Exercise goal: Below are the entries. Set down exactly the line containing "right front paw: (414, 1076)" and each line after it.

Dataset content:
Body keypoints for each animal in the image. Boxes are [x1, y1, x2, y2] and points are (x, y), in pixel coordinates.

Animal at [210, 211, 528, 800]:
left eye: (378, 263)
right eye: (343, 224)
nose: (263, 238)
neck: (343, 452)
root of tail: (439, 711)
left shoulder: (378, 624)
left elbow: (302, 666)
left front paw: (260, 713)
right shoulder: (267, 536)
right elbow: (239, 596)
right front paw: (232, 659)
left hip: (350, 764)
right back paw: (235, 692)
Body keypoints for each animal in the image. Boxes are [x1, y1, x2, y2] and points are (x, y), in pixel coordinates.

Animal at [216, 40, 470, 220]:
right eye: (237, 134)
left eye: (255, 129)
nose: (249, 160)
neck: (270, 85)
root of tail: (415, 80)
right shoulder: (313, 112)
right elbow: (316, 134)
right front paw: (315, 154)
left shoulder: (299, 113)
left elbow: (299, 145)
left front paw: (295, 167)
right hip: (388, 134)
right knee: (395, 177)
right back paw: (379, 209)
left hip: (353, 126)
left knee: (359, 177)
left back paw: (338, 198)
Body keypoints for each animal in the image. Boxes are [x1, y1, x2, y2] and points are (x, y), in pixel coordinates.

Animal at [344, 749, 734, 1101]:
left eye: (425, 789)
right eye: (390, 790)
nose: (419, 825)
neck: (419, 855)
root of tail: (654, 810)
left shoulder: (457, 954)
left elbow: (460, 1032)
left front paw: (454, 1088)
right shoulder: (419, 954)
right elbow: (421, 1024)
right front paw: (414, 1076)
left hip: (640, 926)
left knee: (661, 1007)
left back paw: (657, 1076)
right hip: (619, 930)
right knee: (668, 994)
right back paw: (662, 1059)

Response to the task:
right front paw: (414, 1076)
left hip: (640, 926)
left knee: (661, 1007)
left back paw: (657, 1076)
right hip: (619, 930)
right knee: (668, 994)
right back paw: (662, 1059)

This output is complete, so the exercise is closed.